East Devon District Council backs bid to give more clout to policies that tackle climate change

East Devon District Council (EDDC) will give additional weight to all policies that seek to address climate change.

Members of the Strategic Planning Committee this week backed a series of recommendations that aim to ensure  the authority is doing all it can to progress environmentally-friendly planning policies.

These included work to deliver more tree planting projects to help with carbon off-setting and backing a proposed 31 per cent uplift in energy-efficiency standards.

Councillors also agreed that the Greater Exeter Strategic Plan was the best way to set new standards to address climate change.

A recommendation put forward by Councillor Mike Howe to add weight to all the environmental policies in the current Local Plan was also also supported.

Cllr Howe, who is the chairman of the development management committee, said: “This is a quick and simple thing to be done and gives our planners added weight for applying our policies.
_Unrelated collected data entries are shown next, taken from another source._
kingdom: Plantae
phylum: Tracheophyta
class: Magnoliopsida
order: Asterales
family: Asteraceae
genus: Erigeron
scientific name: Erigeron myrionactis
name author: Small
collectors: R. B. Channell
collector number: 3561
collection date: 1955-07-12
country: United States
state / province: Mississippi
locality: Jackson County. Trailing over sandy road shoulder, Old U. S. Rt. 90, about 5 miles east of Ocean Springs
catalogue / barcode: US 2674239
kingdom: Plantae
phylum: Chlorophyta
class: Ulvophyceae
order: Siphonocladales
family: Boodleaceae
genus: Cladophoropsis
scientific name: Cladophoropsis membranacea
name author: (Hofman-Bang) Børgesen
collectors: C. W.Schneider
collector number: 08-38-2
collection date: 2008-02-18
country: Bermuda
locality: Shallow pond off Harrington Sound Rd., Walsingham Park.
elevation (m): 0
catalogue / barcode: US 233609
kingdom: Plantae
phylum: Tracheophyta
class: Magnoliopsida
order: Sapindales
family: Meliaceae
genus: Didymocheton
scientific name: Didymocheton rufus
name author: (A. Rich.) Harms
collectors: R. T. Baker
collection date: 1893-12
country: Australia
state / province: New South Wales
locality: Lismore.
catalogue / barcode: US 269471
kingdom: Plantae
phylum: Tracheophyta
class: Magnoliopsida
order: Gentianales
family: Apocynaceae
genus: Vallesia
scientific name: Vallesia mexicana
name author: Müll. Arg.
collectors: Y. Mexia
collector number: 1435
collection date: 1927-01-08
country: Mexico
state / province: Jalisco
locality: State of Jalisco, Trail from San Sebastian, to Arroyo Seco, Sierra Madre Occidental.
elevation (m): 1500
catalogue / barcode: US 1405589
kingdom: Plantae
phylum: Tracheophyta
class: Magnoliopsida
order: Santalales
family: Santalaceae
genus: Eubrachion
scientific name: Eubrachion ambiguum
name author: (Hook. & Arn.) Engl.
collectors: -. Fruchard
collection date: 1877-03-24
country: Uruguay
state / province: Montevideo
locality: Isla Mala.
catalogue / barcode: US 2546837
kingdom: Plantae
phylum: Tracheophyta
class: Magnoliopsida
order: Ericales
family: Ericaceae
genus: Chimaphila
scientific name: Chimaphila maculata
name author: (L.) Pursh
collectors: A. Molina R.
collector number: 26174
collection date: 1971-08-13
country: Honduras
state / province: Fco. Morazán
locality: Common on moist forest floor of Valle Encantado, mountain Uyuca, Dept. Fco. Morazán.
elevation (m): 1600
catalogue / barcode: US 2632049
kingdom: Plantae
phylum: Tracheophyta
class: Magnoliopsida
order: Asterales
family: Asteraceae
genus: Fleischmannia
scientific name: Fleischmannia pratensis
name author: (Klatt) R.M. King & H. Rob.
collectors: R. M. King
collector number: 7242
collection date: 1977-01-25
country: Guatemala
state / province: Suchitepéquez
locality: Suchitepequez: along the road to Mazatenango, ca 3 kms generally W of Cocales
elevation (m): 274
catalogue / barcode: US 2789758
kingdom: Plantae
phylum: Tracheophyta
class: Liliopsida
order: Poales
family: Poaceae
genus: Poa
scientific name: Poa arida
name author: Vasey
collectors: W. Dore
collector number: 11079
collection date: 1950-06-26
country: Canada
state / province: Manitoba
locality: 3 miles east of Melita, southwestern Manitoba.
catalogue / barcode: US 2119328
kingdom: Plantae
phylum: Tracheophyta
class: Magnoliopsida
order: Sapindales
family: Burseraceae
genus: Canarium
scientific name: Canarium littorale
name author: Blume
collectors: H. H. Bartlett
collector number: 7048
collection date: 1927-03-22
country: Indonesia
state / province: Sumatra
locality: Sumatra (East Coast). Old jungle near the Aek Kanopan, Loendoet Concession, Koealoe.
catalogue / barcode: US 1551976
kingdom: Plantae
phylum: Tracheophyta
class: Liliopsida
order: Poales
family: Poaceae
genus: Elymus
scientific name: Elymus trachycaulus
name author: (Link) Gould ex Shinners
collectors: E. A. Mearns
It is essential and we need to do it.”

Ed Freeman, service lead for planning strategy and development management, told the committee that there were 22 policies in the existing Local Plan that aim to address climate change.

However, he said there is more that could be done and that some of the policies were out of date.

He added that the wording included was watered down at the request of the Local Plan inspector  -partly because it went beyond government policy at the time.

Mr Freeman added: “There is a lot already going on in the district and we have policies to make us [more]lower carbon than we could have been.

“Some of the policies might not have the teeth that we would like them to have.”

Cllr Paul Hayward said: “We must not accept anything less than the very best for the people we represent.”

Cllr Ollie Davey called for solar panels to be installed on all roofs of new properties in the UK.

But Cllr Allen said that, while he agreed with the principle, when he tried to put solar panels on his house, he could not because there was a tree in the way.

He added: “We must build houses to Passivhaus standard if we can and have to make sure they are affordable to the local population.

“It is going to be difficult to achieve, but we have to make sure people can actually live in the houses.”

The committee unanimously agreed to support the proposed uplift in energy efficiency standards for new homes in the current government consultation on ‘The Future Homes Standard’.

This could see a 31 per cent reduction in carbon emissions compared to the current standard.

Members agreed that the council should work in partnership with landowners, conservation groups and other public and private sector bodies to deliver more tree planting projects in the district.

This would involve assisting with carbon off-setting and enabling biodiversity enhancements.

They will also use the standards set out in the Cranbrook Plan as a starting point for the benchmark for energy efficiency and around climate change through the Greater Exeter Strategic Plan.